**REQUIRED WORK:** Look through the material that follows and show every line with the string "their".

**AVAILABLE RECORDS:**
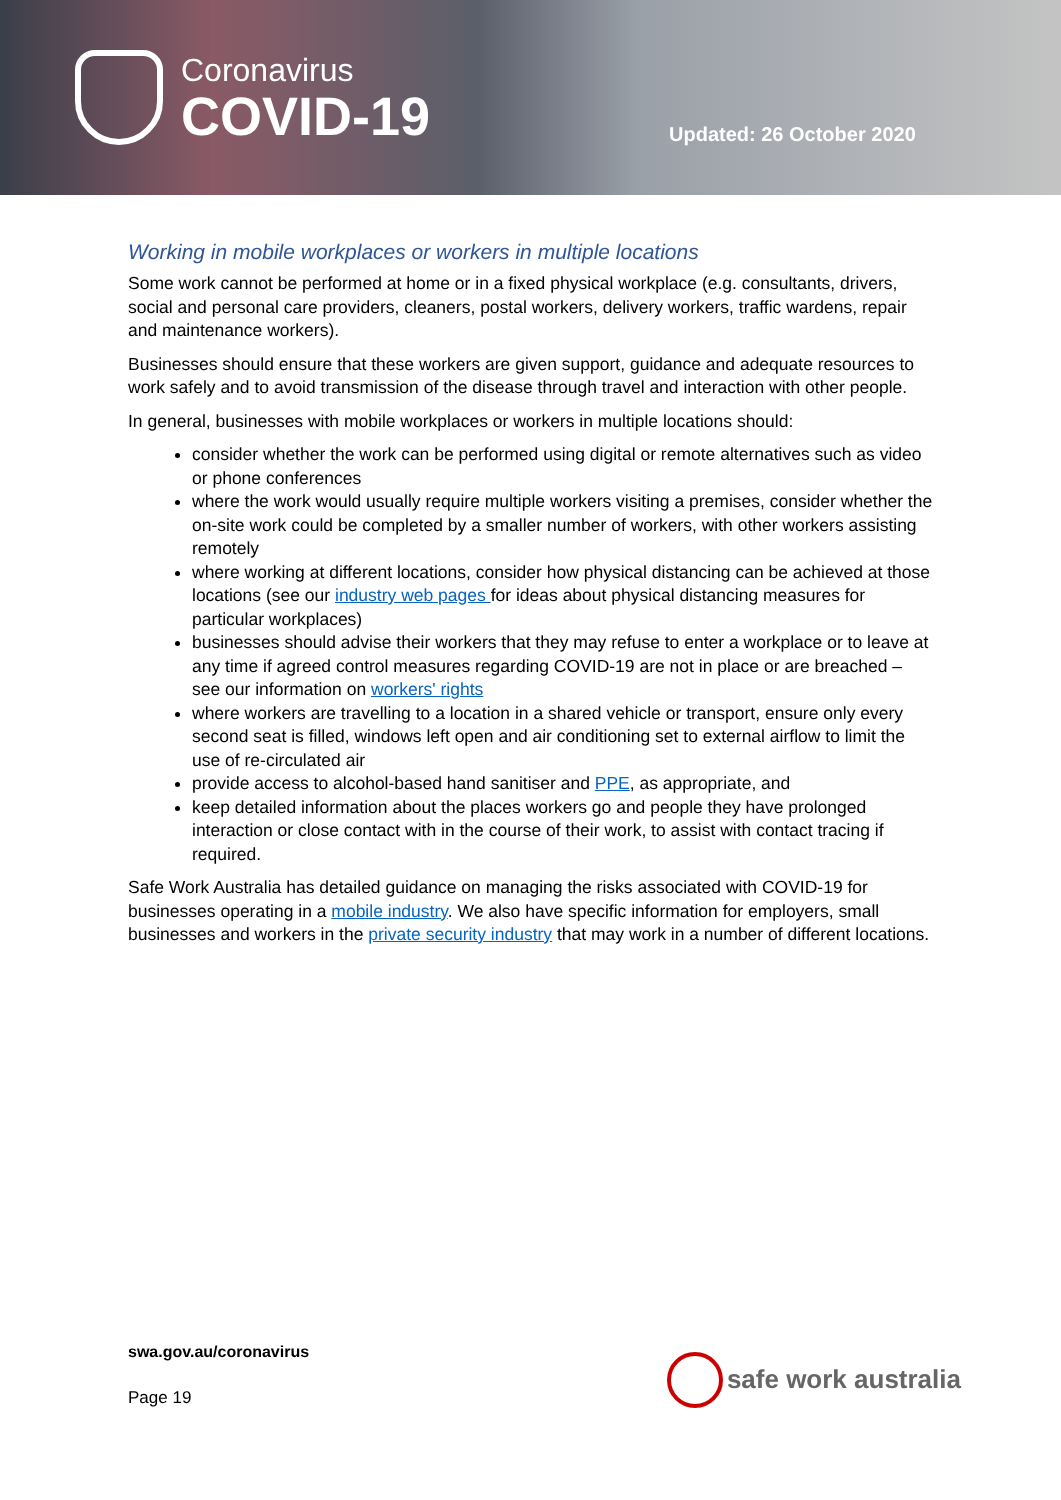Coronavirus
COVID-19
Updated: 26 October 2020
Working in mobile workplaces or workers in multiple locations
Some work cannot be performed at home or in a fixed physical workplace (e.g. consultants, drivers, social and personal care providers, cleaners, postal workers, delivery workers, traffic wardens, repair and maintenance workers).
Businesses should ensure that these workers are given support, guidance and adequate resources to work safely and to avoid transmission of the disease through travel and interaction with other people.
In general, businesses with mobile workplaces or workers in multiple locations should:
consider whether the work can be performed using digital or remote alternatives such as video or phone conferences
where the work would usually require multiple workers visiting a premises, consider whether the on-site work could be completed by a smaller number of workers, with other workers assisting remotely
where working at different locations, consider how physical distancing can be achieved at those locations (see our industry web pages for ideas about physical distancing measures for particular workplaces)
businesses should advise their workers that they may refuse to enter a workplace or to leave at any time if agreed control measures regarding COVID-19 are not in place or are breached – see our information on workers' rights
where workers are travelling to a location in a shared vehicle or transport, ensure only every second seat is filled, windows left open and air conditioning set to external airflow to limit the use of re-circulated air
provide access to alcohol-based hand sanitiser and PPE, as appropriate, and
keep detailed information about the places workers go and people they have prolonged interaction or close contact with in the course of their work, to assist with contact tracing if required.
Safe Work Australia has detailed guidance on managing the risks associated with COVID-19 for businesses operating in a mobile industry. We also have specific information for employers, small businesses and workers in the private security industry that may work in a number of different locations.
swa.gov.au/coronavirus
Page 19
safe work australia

**TASK RESULT:**
businesses should advise their workers that they may refuse to enter a workplace or to leave at any time if agreed control measures regarding COVID-19 are not in place or are breached – see our information on workers' rights
keep detailed information about the places workers go and people they have prolonged interaction or close contact with in the course of their work, to assist with contact tracing if required.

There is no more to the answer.